[PROVIDED MATERIAL]
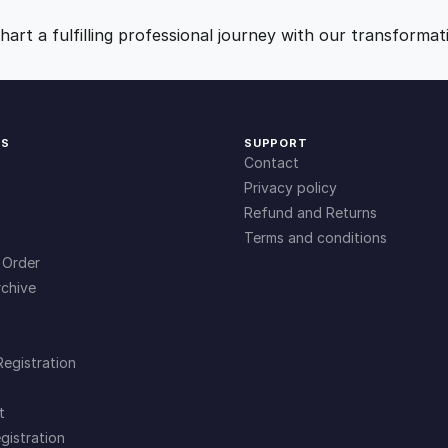
i
9
0
t
art a fulfilling professional journey with our transformat
y
.
.
0
KS
SUPPORT
Contact
0
Privacy policy
Refund and Returns
Terms and conditions
.
 Order
chive
Registration
t
gistration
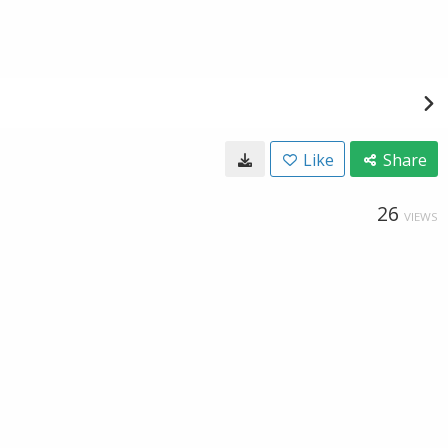
Like
Share
26
VIEWS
[/PROVIDED MATERIAL]
EXERCISE GOAL. The entries above need to be transcribed exactly, with the images left out.

EXERCISE RESULT.
i
9
0
t
art a fulfilling professional journey with our transformat
y
.
.
0
KS
SUPPORT
Contact
0
Privacy policy
Refund and Returns
Terms and conditions
.
 Order
chive
Registration
t
gistration
Like
Share
26
VIEWS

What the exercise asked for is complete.